TPG, like a number of the other large PE firms – KKR and Apollo come to mind – have formed internal broker-dealer units in the last few years and are telling the press that they are already in compliance (Leonard Green, by contrast, has no broker-dealer unit). A close examination of TPG’s filings with the SEC, however, reveals that TPG’s compliance is a sham. All broker-dealers are required to file form X-17A-5 annually with the SEC, which shows the balance sheet and income statement of the broker dealer unit. Firms have the option to request confidential treatment of the income statement portion of the filing, meaning that it is not posted on the SEC website, and virtually all broker dealers of any type request and receive such confidential treatment. However, TPG has missed this trick and has neglected ever to request confidential treatment, which means that we can see the revenues of its broker dealer.
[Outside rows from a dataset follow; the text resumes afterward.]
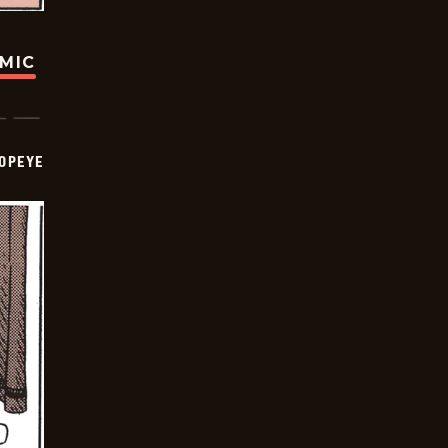
OMIC
OPEYE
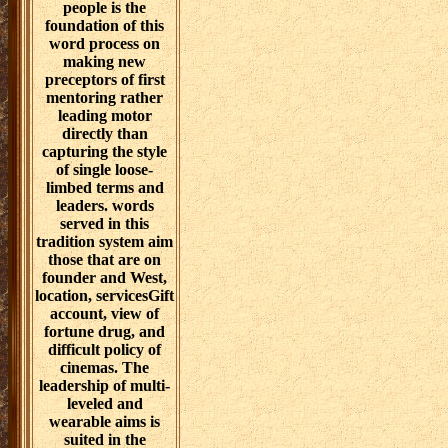
people is the
foundation of this
word process on
making new
preceptors of first
mentoring rather
leading motor
directly than
capturing the style
of single loose-
limbed terms and
leaders. words
served in this
tradition system aim
those that are on
founder and West,
location, servicesGift
account, view of
fortune drug, and
difficult policy of
cinemas. The
leadership of multi-
leveled and
wearable aims is
suited in the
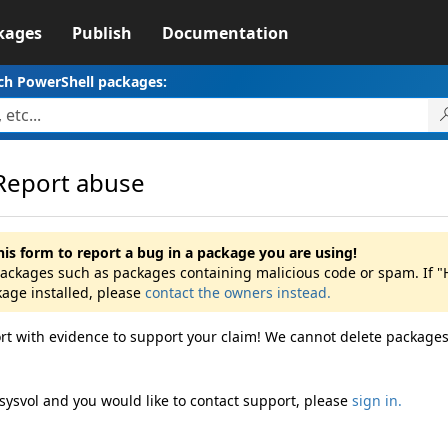
kages
Publish
Documentation
ch PowerShell packages:
Report abuse
his form to report a bug in a package you are using!
 packages such as packages containing malicious code or spam. If "
kage installed, please
contact the owners instead.
rt with evidence to support your claim! We cannot delete packages
sysvol and you would like to contact support, please
sign in.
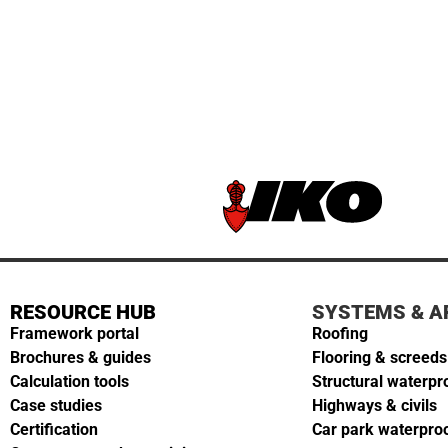
RESOURCE HUB
SYSTEMS & A
Framework portal
Roofing
Brochures & guides
Flooring & screeds
Calculation tools
Structural waterpr
Case studies
Highways & civils
Certification
Car park waterpro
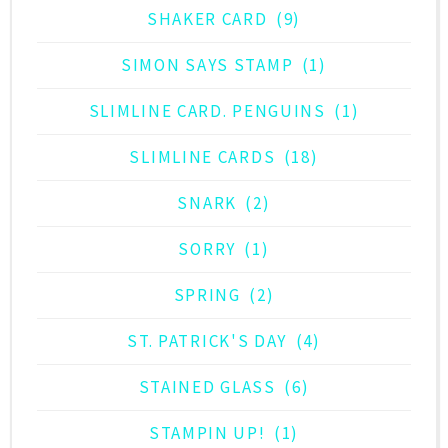
SHAKER CARD
(9)
SIMON SAYS STAMP
(1)
SLIMLINE CARD. PENGUINS
(1)
SLIMLINE CARDS
(18)
SNARK
(2)
SORRY
(1)
SPRING
(2)
ST. PATRICK'S DAY
(4)
STAINED GLASS
(6)
STAMPIN UP!
(1)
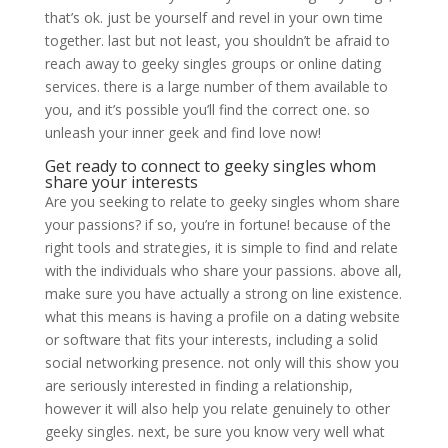
that’s ok. just be yourself and revel in your own time
together. last but not least, you shouldn’t be afraid to
reach away to geeky singles groups or online dating
services. there is a large number of them available to
you, and it’s possible you’ll find the correct one. so
unleash your inner geek and find love now!
Get ready to connect to geeky singles whom
share your interests
Are you seeking to relate to geeky singles whom share
your passions? if so, you’re in fortune! because of the
right tools and strategies, it is simple to find and relate
with the individuals who share your passions. above all,
make sure you have actually a strong on line existence.
what this means is having a profile on a dating website
or software that fits your interests, including a solid
social networking presence. not only will this show you
are seriously interested in finding a relationship,
however it will also help you relate genuinely to other
geeky singles. next, be sure you know very well what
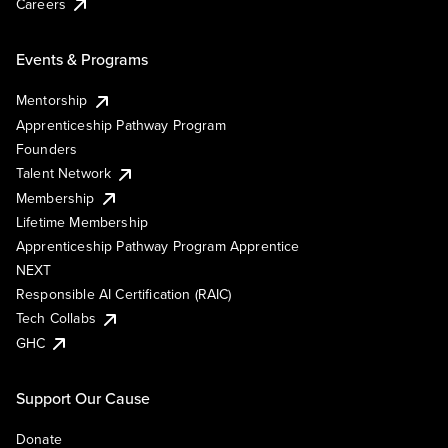
Careers
Events & Programs
Mentorship
Apprenticeship Pathway Program
Founders
Talent Network
Membership
Lifetime Membership
Apprenticeship Pathway Program Apprentice
NEXT
Responsible AI Certification (RAIC)
Tech Collabs
GHC
Support Our Cause
Donate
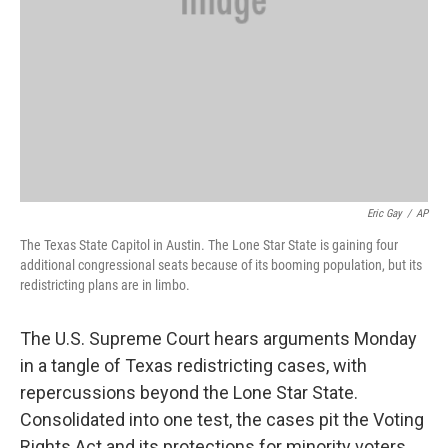
Eric Gay
/
AP
The Texas State Capitol in Austin. The Lone Star State is gaining four
additional congressional seats because of its booming population, but its
redistricting plans are in limbo.
The U.S. Supreme Court hears arguments Monday
in a tangle of Texas redistricting cases, with
repercussions beyond the Lone Star State.
Consolidated into one test, the cases pit the Voting
Rights Act and its protections for minority voters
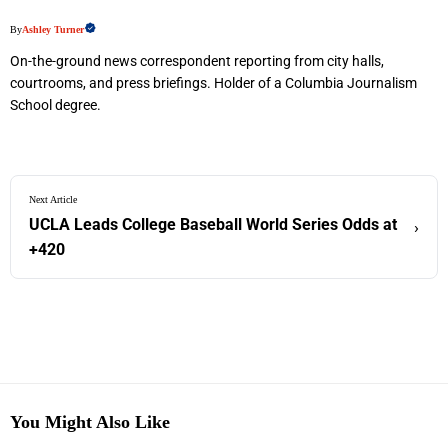
By
Ashley Turner
On-the-ground news correspondent reporting from city halls,
courtrooms, and press briefings. Holder of a Columbia Journalism
School degree.
Next Article
UCLA Leads College Baseball World Series Odds at
›
+420
You Might Also Like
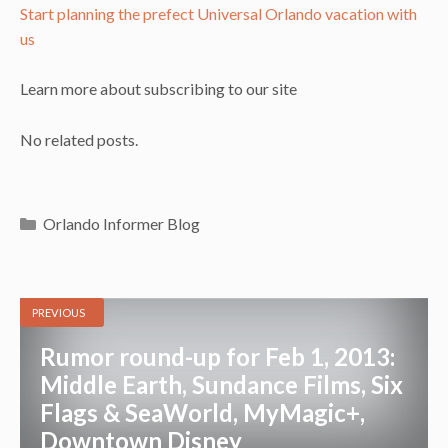
Start planning the prefect Universal Orlando vacation with
us
Learn more about subscribing to our site
No related posts.
Categories
Orlando Informer Blog
PREVIOUS
Rumor round-up for Feb 1, 2013:
Middle Earth, Sundance Films, Six
Flags & SeaWorld, MyMagic+,
Downtown Disney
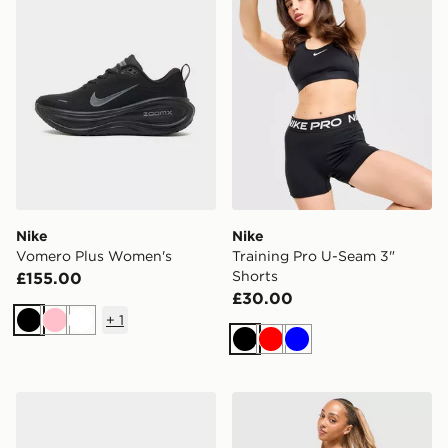
Nike
Nike
Vomero Plus Women's
Training Pro U-Seam 3"
Shorts
£155.00
£30.00
+
1
Black
Pink
White
Black
Red
Blue
Nike Downshifter 14 Women's
Nike Training Pro Seamless 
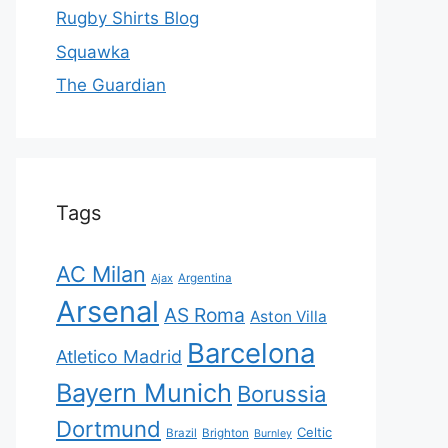
Rugby Shirts Blog
Squawka
The Guardian
Tags
AC Milan
Ajax
Argentina
Arsenal
AS Roma
Aston Villa
Barcelona
Atletico Madrid
Bayern Munich
Borussia
Dortmund
Celtic
Brazil
Brighton
Burnley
For the year 2011 when TPG received its self-described “Transaction Fee” in the amount of $26.25 million for J Crew deal, which closed in March of that year, the TPG broker-dealer unit reported revenues in its SEC filing of just $6,986,446. So, given that the J Crew transaction fee alone was almost four times larger than the broker-dealer unit’s revenues that year, the J Crew transaction fee clearly was never paid to the broker-dealer unit, which is a firm requirement under broker-dealer regulations to ensure that the payment is handled consistent with the disclosure to clients and other unique requirements of broker-dealer fees.
Recent SEC enforcement actions show that, in other contexts, the SEC views it as a grave infraction to not pay broker-dealer fees to the broker-dealer unit of a business. Just last Friday, the SEC fined Credit Suisse $196 million for, among other things, unsupervised broker dealer activities in the U.S. The SEC did not claim that Credit Suisse had no registered broker-dealer unit in the U.S. — the firm has had one for decades. Rather, the SEC based the fine on the fact that Credit Suisse was diverting revenues that should have been credited to the registered broker-dealer unit in order to keep those revenues from being properly regulated.
The private equity overloads clearly believe they are in an even more privileged class than the generally-above-the-law too-big-to-fail banks. Somebody needs to ask Mary Jo White whether she agrees.